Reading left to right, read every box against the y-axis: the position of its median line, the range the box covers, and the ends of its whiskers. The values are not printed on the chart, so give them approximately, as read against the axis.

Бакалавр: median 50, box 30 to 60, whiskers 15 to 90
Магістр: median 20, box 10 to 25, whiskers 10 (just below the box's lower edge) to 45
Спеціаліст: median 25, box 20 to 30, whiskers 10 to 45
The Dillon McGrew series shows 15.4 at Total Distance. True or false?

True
——
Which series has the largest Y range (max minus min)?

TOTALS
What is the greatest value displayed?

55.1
——
Task instructions: Show every line of the items above that contains the word "whiskers". Case counts.

Your response:
Reading left to right, read every box against the y-axis: the position of its median line, the range the box covers, and the ends of its whiskers. The values are not printed on the chart, so give them approximately, as read against the axis.
Бакалавр: median 50, box 30 to 60, whiskers 15 to 90
Магістр: median 20, box 10 to 25, whiskers 10 (just below the box's lower edge) to 45
Спеціаліст: median 25, box 20 to 30, whiskers 10 to 45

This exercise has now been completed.